UN EXEMPLE A SUIVRE

Beaucoup d'entre nous, du moins ceux qui s'intéressent aux choses du tennis, se souviendront du dernier match que Jimmy Connors a disputé lors des Internationaux de France à Roland Garros. Ce joueur exceptionnel, force l'admiration.

Après avoir foulé pendant plus de 20 ans tous les courts de la planète, le joueur n'a pas changé : la qualité de son jeu est toujours restée la même. Son légendaire revers à deux mains laisse toujours perplexe les enseignants qui trouve le geste peu orthodoxe et inefficace. Les adversaires qu'il a rencontrés étaient bien entendu d'un tout autre avis.
Tenace, même dans les moments les plus difficiles d'une rencontre, sa rage de vaincre reste inébranlable. Sa pugnacité au cours des échanges n'a jamais été altérée avec le temps.
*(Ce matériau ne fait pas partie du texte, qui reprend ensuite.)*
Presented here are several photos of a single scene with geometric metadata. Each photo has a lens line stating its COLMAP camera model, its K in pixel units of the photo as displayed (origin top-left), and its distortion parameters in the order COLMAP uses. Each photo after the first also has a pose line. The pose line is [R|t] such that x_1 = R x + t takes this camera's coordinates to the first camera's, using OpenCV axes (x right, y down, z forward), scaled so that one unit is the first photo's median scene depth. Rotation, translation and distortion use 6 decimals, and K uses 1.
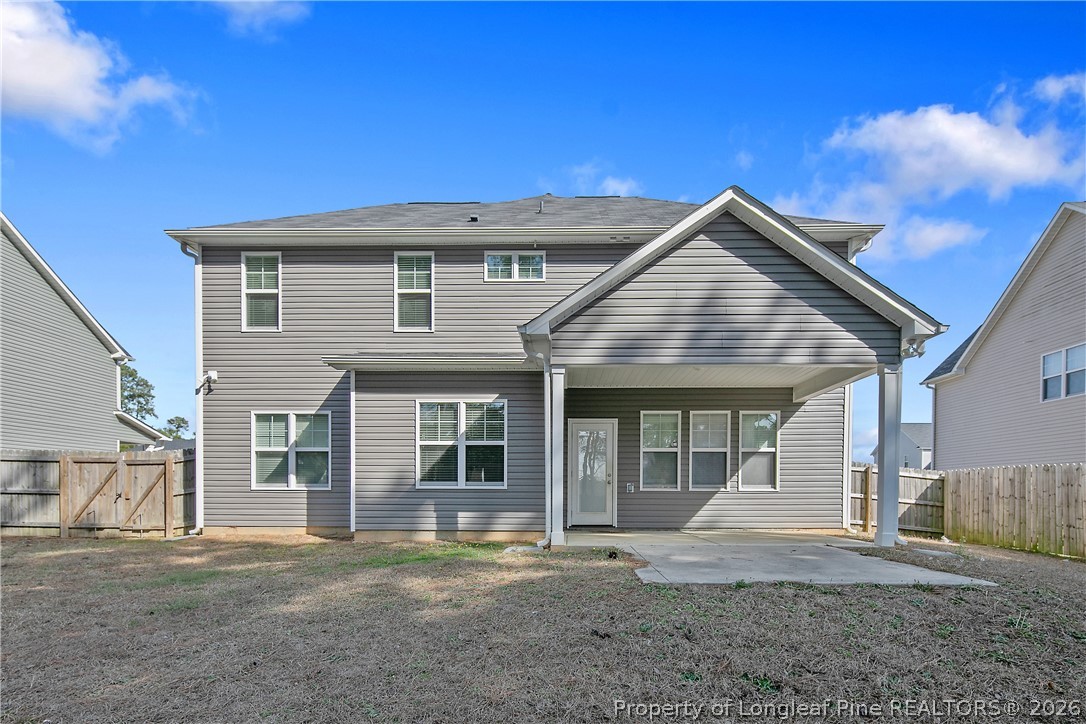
lens RADIAL K [[548.5, 0, 543.0], [0, 548.5, 362.0], [0, 0, 1]] dist [0.000336, -0.000645]
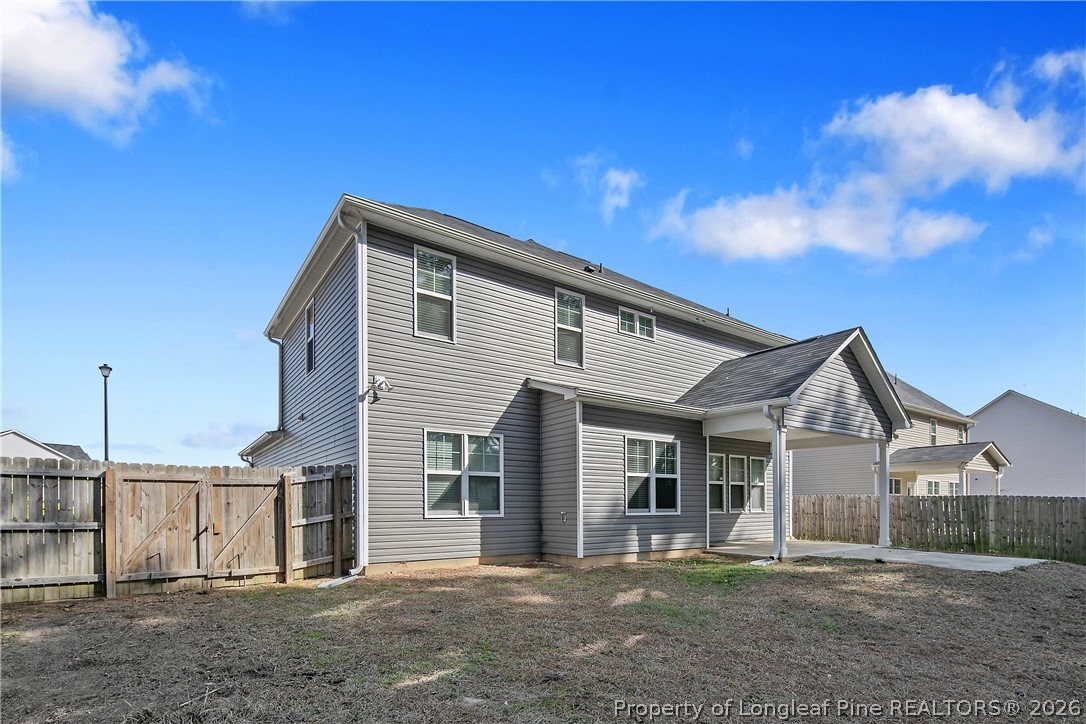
lens RADIAL K [[530.6, 0, 540.9], [0, 530.6, 350.7], [0, 0, 1]] dist [0.000912, -0.002847]
pose [[0.787364, 0.166951, 0.593452, -0.966167], [-0.141128, 0.985882, -0.090107, 0.018218], [-0.600117, -0.012806, 0.799810, 0.214228]]
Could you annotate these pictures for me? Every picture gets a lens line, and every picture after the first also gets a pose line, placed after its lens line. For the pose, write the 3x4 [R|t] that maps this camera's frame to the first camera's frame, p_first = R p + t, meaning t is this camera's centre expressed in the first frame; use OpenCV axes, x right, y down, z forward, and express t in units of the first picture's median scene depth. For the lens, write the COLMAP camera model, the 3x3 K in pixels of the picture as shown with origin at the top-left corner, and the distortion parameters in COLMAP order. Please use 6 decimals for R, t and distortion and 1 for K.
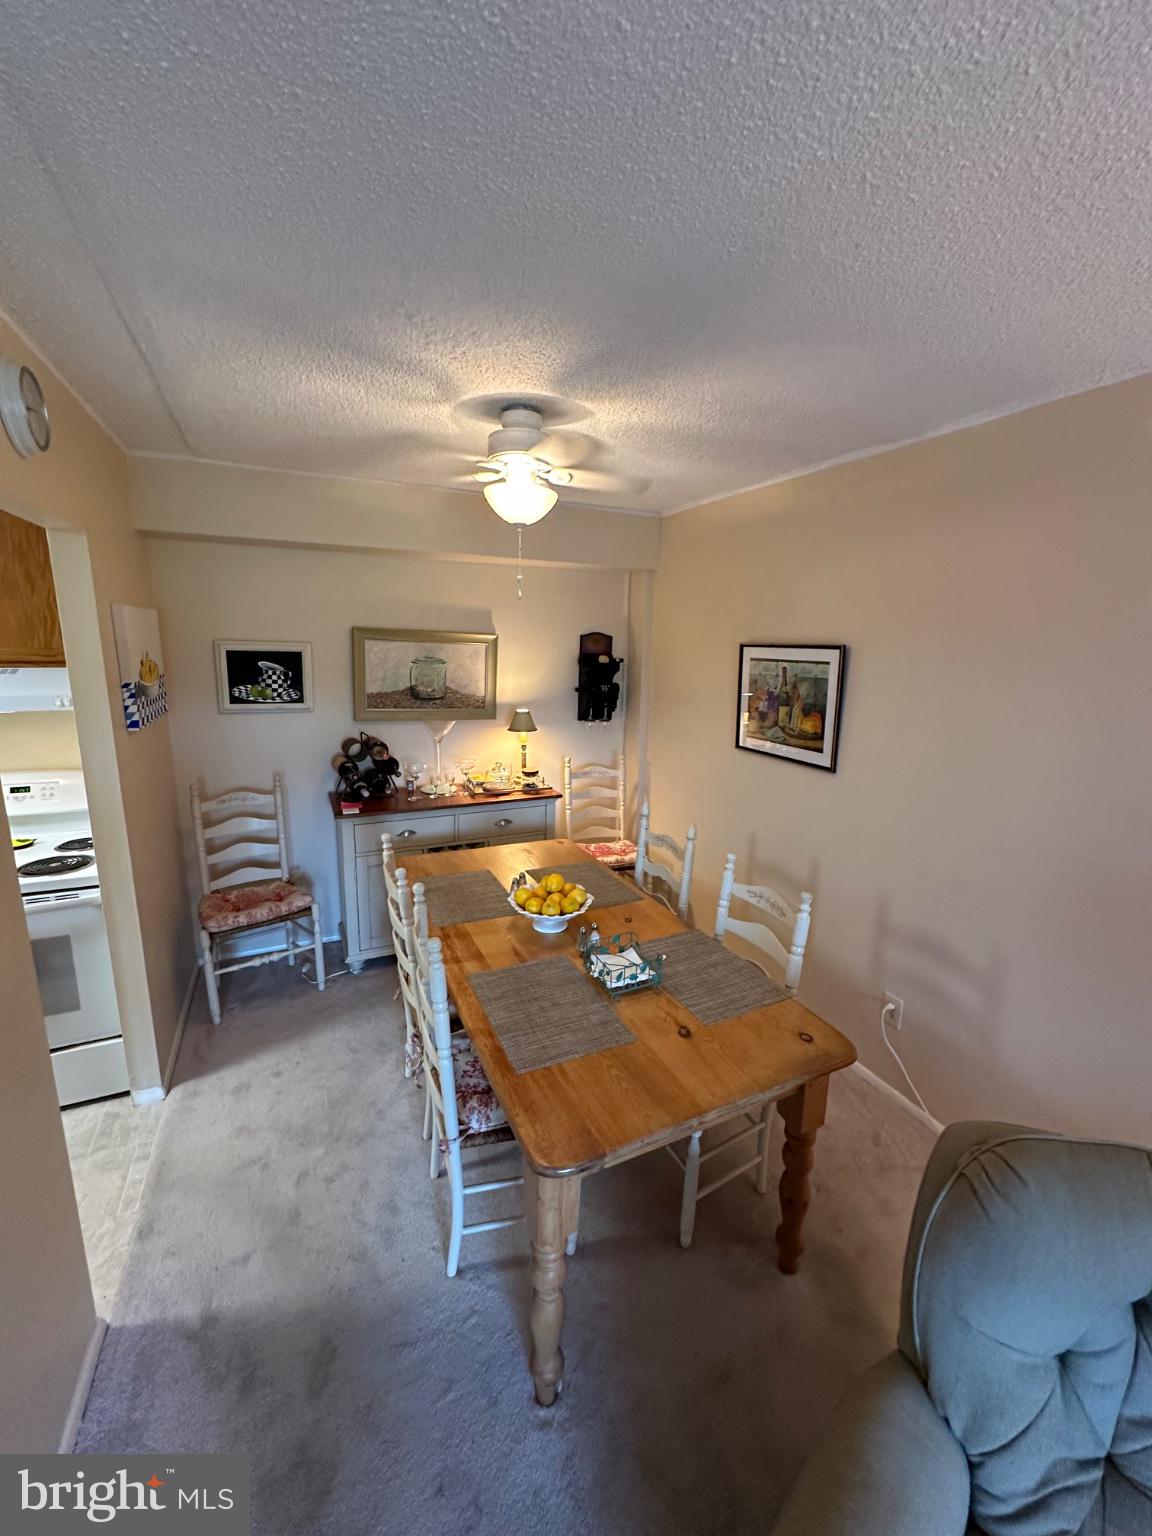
lens RADIAL K [[619.1, 0, 576.0], [0, 619.1, 768.0], [0, 0, 1]] dist [0.002056, 0.000426]
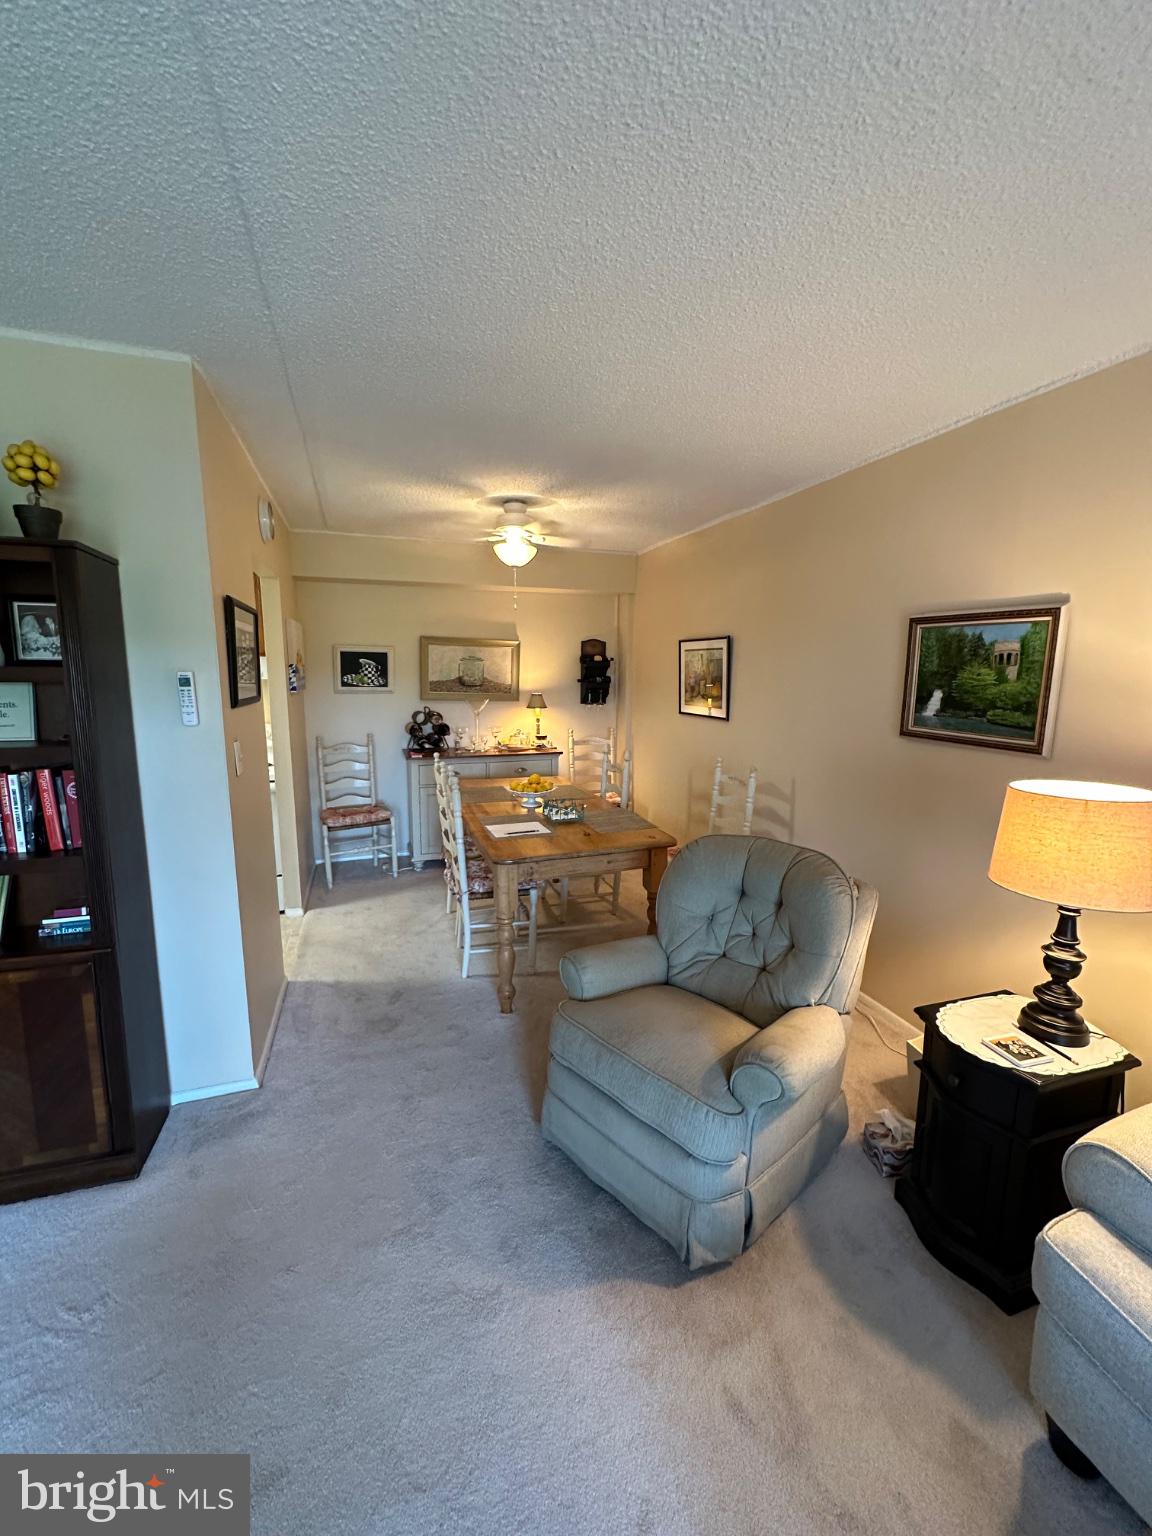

S'il a conservé ces qualités tennistiques et vertueuses, un élément naturel vient pourtant perturber le bon fonctionnement de la machine Connors : la condition physique. En effet, celle-ci, au fil du temps, s'amenuise et décroît inexorablement. Le corps s'affaiblit, la masse musculaire décroît...

Malgré cette diminution physique, il ne perd pas le moral, mais force est de constater qu'elle ne lui permet plus de soutenir pendant 3 heures des échanges de haut niveau devant la relève des jeunes joueurs impétueux, qui ont envie de gagner bien sûr, mais aussi d'en démordre avec le "vieux" et l'épingler à leur palmarès. C'est la dure loi du sport.

Pour maintenir cette excellente condition, ce presque quadragénaire, a durant toute sa vie de sportif, puisé sa force, son énergie et son enthousiasme dans l'équilibre familial et dans un environnement sain et naturel. Pas d'excès, pas d'abus.

Certes Jimbo, comme on le surnomme sur les courts, a toujours eu un caractère exécrable, mais malgré les avertissements et les amendes que les juges arbitres lui ont infligé tout au long de sa carrière, il a toujours été un modèle de loyauté. Il fallait entendre la bromca qui montait des tribunes quand Jimmy contestait avec une véhémence hors du commun un point qu'on lui refusait, parce qu'il pensait que la balle était bonne alors que le juge l'estimait faute. Avait-il tort ? Avait-il raison ? Une chose est sûre : à la fin de la rencontre, le public ne lui en voulait jamais, car il le savait honnête..

Tout comme Agassi ou Mac Enroe, Connors a su, par sa personnalité, attirer la sympathie des foules, mais surtout, il a contribué à enlever à ce sport tout le décorum, tout le classicisme dont il était emprunt depuis des années. Bien que ce conformiste soit toujours latent, il a été sérieusement entamé.

Le tennis de haute compétition est un sport difficile. A ce niveau, le maintien de la forme physique est prépondérant. Il est tout à fait normal qu'à 40 ans, même si l'on a encore l'enthousiasme et la rage de vaincre, on n'ait plus les ressources physiques nécessaires pour rivaliser avec les jeunes joueurs qui arrivent sur le circuit.

Lorsqu'il est sorti du court, pour son dernier grand tournoi, le public de Roland Garros a rendu à Jimmy Connors, un vibrant hommage. dont il se souviendra.

Nul doute, Jumbo continuera à pratiquer le tennis et à gagner des tournois...avec les vétérans.